Fortalezas y debilidades de la innovación en España
El Cuadro de la Comisión Europea está compuesto por una serie de factores del proceso de innovación, permitiendo identificar las fortalezas y debilidades de los sistemas nacionales de innovación. Así, se pone de manifiesto que las fortalezas de España son “la competitividad internacional de su investigación básica y la capacidad para llevar las innovaciones de las empresas al mercado”. Por el contrario, la Comisión advierte de que nuestros “principales retos” son “la inversión empresarial en innovación y la capacidad de innovación de las pymes”.

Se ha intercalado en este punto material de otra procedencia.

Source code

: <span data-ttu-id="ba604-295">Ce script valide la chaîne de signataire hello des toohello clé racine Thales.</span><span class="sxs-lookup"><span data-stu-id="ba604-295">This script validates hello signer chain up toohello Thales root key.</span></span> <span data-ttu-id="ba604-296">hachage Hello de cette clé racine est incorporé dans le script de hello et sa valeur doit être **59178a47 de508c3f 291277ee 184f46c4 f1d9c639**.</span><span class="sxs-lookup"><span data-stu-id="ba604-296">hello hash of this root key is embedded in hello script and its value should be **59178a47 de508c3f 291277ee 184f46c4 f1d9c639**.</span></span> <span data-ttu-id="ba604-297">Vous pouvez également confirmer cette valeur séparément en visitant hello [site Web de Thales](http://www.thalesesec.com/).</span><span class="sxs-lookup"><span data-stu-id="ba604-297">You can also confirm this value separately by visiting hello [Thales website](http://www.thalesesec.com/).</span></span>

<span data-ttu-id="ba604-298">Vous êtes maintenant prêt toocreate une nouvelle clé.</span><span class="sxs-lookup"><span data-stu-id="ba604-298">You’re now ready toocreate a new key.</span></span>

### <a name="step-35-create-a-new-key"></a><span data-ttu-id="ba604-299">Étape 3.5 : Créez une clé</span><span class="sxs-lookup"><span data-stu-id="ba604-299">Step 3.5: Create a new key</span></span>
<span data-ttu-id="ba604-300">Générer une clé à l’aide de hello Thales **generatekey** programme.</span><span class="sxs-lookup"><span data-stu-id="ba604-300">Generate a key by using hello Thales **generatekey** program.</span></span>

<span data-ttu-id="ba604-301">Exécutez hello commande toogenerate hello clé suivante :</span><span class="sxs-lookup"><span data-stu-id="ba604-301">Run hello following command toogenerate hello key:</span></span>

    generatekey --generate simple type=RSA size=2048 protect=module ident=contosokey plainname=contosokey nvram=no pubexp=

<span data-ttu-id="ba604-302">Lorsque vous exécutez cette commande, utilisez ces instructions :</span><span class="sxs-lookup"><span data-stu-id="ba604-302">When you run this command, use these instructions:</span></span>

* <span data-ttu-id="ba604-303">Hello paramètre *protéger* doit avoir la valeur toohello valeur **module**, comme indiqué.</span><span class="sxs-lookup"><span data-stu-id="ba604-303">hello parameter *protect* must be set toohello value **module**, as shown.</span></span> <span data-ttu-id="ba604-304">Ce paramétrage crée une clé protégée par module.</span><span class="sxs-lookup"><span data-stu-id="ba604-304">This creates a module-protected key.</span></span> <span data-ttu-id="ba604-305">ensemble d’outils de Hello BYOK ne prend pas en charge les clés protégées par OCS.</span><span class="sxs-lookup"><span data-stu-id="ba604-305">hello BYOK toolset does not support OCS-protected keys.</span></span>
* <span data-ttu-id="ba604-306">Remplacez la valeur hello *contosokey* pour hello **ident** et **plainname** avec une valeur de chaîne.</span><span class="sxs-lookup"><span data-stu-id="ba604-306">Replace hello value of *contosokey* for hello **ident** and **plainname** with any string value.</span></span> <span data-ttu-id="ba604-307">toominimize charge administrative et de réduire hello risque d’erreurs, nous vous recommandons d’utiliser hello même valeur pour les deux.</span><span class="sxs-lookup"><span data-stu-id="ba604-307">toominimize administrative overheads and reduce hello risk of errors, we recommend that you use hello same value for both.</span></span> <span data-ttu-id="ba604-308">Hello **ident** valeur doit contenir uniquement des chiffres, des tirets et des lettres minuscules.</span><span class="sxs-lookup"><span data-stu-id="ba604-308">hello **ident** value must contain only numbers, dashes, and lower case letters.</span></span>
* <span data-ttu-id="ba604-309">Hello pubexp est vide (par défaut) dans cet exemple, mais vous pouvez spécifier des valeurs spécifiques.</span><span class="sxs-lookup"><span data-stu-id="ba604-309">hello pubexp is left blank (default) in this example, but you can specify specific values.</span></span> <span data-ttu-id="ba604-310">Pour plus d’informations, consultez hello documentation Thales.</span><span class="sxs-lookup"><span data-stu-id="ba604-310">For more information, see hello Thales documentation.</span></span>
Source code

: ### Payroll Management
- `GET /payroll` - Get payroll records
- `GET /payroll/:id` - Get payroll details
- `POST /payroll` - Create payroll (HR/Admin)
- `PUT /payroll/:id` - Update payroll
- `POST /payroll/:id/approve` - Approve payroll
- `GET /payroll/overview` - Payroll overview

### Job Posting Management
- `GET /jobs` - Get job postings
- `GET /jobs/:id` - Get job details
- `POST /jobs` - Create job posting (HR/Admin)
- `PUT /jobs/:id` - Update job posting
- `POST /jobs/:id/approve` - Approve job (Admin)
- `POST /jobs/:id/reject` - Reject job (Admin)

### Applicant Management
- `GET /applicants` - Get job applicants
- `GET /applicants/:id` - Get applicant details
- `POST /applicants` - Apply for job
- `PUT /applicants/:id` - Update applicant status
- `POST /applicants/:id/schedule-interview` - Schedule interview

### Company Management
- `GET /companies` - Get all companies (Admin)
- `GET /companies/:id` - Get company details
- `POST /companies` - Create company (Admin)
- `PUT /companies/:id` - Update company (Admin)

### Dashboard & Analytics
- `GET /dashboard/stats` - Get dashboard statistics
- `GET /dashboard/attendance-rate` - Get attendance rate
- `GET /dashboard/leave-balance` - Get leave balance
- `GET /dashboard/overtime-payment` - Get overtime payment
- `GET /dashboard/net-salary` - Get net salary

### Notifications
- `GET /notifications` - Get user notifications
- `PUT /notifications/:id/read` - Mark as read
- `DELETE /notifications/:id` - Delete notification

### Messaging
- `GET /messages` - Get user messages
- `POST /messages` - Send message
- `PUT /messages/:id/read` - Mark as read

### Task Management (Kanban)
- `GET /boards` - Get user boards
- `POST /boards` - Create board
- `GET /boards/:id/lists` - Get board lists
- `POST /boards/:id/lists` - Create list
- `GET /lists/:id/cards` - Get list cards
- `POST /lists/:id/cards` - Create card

Por ejemplo, desde Europa se advierte de que España tiene que aumentar la inversión empresarial tanto en I+D como en maquinaria y bienes de equipo avanzados, software y hardware. Asimismo, se llama a mejorar en “capturar la capacidad de innovación de las pymes españolas y la existencia de redes” y en facilitar redes y asociaciones que faciliten la cooperación en innovación.
Sin embargo, sí que se reconoce el hecho de que, en España, la ciencia “tiene especial relevancia”. Por ejemplo, destaca en indicadores como las publicaciones científicas en colaboración internacional por millón de habitantes, publicaciones científicas entre el 10% de publicaciones más citadas del mundo o el porcentaje de estudiantes de tercer ciclo que son de países extracomunitarios.